Die Tür des Akropolis ging auf und Vasily kommt heraus. Er hängt ein Schild in die Tür auf dem steht: HEUTE GROSSES WEIHNACHTSESSEN FÜR ALLE, DIE NICHT ALLEINE SEIN WOLLEN. Er guckte es sich an, nickte zufrieden und verschwand wieder ins Warme.

„Merkst wos“, fragt Else Volker und stupst ihn von der Seite wieder mit dem Schrubber an. „Des war so schee bei uns in der Stros. Jeder feierd Waihnachtn und olle guckns uns zua dabei. Mia san die Harmonie für dia Leit dahoam.“
„Ach, das können sie doch alles auch ohne das Fernsehen machen“.
Else nickt. „Joa, des könnas scho. Aber des wollns vielleicht net, du Neugscheiter“.

Die Hausmusik der Beimers verstummt und die Nebelschwaden ziehen wieder auf. Volker spürt wie sich die Umgebung wieder verändert. In weiter Ferne hört er jedoch noch, wie eine Frau ruft: „Oh nein, ich hab doch den Wecker gestellt. Meine Raben sind wieder verbrannt“…

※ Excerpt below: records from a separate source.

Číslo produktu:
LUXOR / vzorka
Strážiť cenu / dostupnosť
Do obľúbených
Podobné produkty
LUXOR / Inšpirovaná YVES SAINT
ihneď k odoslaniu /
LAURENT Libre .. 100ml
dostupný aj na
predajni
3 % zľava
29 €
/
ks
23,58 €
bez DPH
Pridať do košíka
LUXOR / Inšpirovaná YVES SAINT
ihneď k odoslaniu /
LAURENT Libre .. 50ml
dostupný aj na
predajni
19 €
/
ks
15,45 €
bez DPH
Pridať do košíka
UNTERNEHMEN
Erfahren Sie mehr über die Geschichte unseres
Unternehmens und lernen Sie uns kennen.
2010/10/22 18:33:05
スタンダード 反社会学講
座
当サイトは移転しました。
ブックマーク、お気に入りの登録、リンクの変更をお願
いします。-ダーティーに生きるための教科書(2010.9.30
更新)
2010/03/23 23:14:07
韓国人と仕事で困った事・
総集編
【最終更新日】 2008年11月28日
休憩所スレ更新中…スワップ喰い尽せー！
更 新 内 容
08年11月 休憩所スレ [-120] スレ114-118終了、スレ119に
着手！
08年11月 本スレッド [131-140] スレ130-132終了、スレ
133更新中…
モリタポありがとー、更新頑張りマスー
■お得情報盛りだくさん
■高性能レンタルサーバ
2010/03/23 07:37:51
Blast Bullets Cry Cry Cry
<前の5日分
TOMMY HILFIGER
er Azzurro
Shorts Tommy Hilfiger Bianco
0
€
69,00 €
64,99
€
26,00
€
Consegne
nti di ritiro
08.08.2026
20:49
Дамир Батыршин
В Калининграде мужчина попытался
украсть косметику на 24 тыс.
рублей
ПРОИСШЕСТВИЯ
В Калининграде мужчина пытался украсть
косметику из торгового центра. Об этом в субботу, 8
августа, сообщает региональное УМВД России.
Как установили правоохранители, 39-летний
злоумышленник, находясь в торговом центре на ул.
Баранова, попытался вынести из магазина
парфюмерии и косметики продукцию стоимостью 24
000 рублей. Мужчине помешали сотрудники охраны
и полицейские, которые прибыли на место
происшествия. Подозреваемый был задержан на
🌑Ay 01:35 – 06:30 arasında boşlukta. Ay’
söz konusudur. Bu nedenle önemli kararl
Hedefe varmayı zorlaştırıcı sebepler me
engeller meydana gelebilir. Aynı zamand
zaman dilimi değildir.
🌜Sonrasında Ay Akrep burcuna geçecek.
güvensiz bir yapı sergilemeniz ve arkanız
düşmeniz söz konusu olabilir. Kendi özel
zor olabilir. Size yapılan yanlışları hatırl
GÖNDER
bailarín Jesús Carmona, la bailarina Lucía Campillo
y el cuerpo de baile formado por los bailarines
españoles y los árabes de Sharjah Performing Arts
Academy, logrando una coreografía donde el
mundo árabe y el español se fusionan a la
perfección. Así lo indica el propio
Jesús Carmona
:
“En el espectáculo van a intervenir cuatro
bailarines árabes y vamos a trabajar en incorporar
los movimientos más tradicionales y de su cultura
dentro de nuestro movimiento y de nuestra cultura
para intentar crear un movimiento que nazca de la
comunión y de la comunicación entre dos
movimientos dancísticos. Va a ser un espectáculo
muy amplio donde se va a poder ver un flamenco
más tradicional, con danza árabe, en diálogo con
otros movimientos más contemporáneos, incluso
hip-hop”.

Die Standuhr schlug zur viertel Stunde, als Volker in seinem Bett hochschreckte.
„Was war das?“, fragte er sich und sah sich ungläubig um. „Else? Bist du noch da?“, hörte er seine Stimme in die leeren Flure hallen. Doch keine Antwort ertönte. Der Sack mit der Post war aus seinem Schlafzimmer verschwunden und nirgendwo war das alte Weibchen mit ihrem Schrubber zu sehen.
„Was für ein Traum“, murmelte Volker und fiel erschöpft in die Kissen zurück.